:: Exercices à faire ::
A) D'après l'extrait sur la transparence du patrimoine des élus, en quelle année a été adoptée la loi qui prévoit une déclaration de situation patrimoniale pour les ministres ?
B) Reprenez tel quel le passage de l'extrait sur le patrimoine des élus qui s'ouvre sur les mots contenant "Le président du" et se ferme sur "d'activités et d'intérêt.".
C) Donnez la suite du texte sur la transparence du patrimoine des élus, à partir de l'endroit où il s'arrête.

:: Extrait du texte ::
Le président du groupe socialiste à l'Assemblée nationale dénonce, lui, un "étalage sauvage" du patrimoine des élus. Son homologue du Sénat, François Rebsamen, ne dit pas autre chose. Il faut dire que, depuis l'an dernier, le sénat publie sur son site officiel, à la différence de l'Assemblée nationale, les déclarations d'intérêt de ses membres. Mais ces déclarations sont pour la plupart laconiques et ne comportent guère d'élements chiffrés.
Car la France n'est quand même pas un pays où aucun compte ne serait demandé. Une loi de 1988, modifiée en 1995 et 2011, prévoit pour les ministres une déclaration de situation patrimoniale soumise à une commission de transparence de la vie politique. Pour les parlementaires, il s'agit de déclarations d'activités et d'intérêt.
Le problème est que ces renseignement ne sont pas contrôlés, qu’ils sont insuffisamment détaillés et qu’ils ne sont pas consultables par le public sauf en ce qui concerne les sénateurs. D'où la volonté d'aller beaucoup plus loin en matière de renseignements publiés et de libre accès du public aux données.

:: Matériel présenté ::

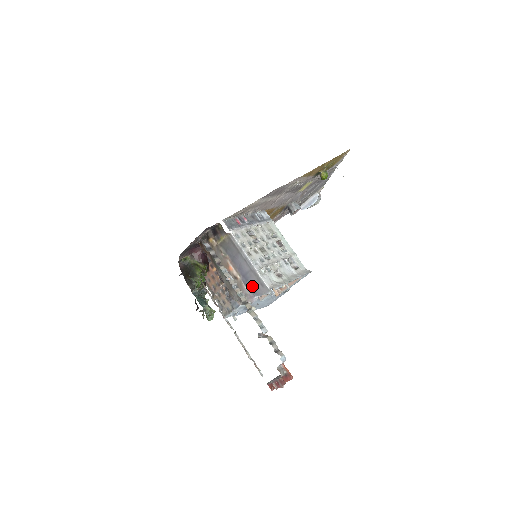
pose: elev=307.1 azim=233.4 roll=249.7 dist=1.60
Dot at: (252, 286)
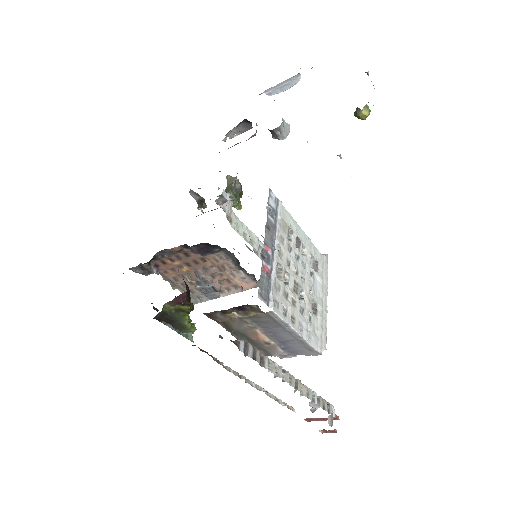
Dot at: (293, 350)
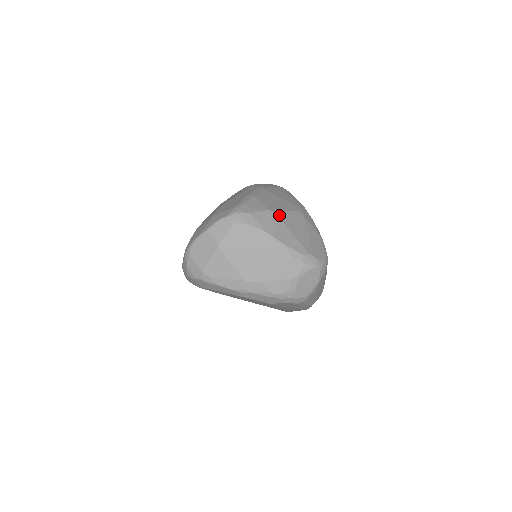
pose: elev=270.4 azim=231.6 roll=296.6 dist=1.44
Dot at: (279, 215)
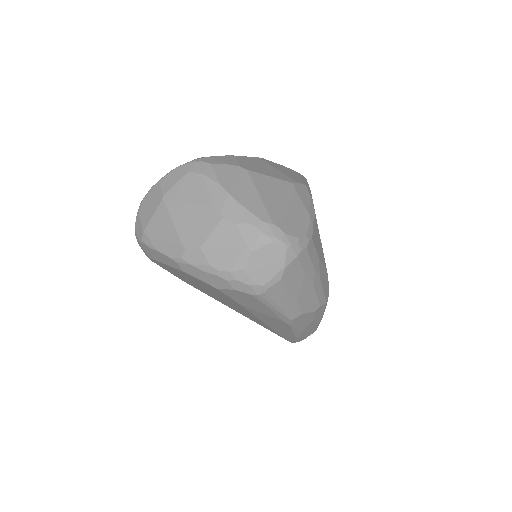
Dot at: (252, 174)
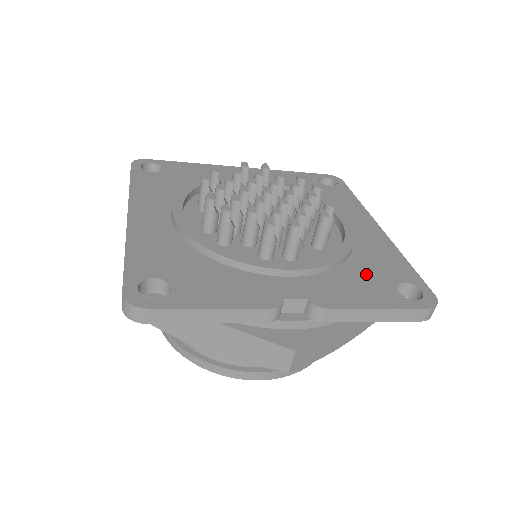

:: Réponses par exercice ::
A) En 1988.

B)
Le président du groupe socialiste à l'Assemblée nationale dénonce, lui, un "étalage sauvage" du patrimoine des élus. Son homologue du Sénat, François Rebsamen, ne dit pas autre chose. Il faut dire que, depuis l'an dernier, le sénat publie sur son site officiel, à la différence de l'Assemblée nationale, les déclarations d'intérêt de ses membres. Mais ces déclarations sont pour la plupart laconiques et ne comportent guère d'élements chiffrés.
Car la France n'est quand même pas un pays où aucun compte ne serait demandé. Une loi de 1988, modifiée en 1995 et 2011, prévoit pour les ministres une déclaration de situation patrimoniale soumise à une commission de transparence de la vie politique. Pour les parlementaires, il s'agit de déclarations d'activités et d'intérêt.

C)
Comme pour le mariage gay, nos voisins européens ne peuvent que s'étonner que cette publication des données engendre une telle polémique dans l'Hexagone. Les Norvégiens sont littéralement sidérés. Dans leur pays la transparence est totale et ceci dans le consensus général. Encore et toujours l'exception française se dit-on sans doute à Oslo…
Norvège: tous les patrimoines sont sur internet
En Norvège, la transparence est absolue. Le système est des plus simples : toutes les déclarations fiscales des citoyens sont publiées sur Internet, à l’exception de celles de la famille royale. Celles des politiciens et des mandataires publics sont donc consultables en ligne par tout le monde. Y figurent non seulement les revenus professionnels, mais aussi les revenus mobiliers et immobiliers de chaque citoyen.
Là aussi, les dépenses publiques font l’objet d’un contrôle strict : pas question pour le premier ministre Jens Stoltenberg de dépenser une couronne de trop. C’est lui qui avance l’argent et est remboursé sur présentation de facture.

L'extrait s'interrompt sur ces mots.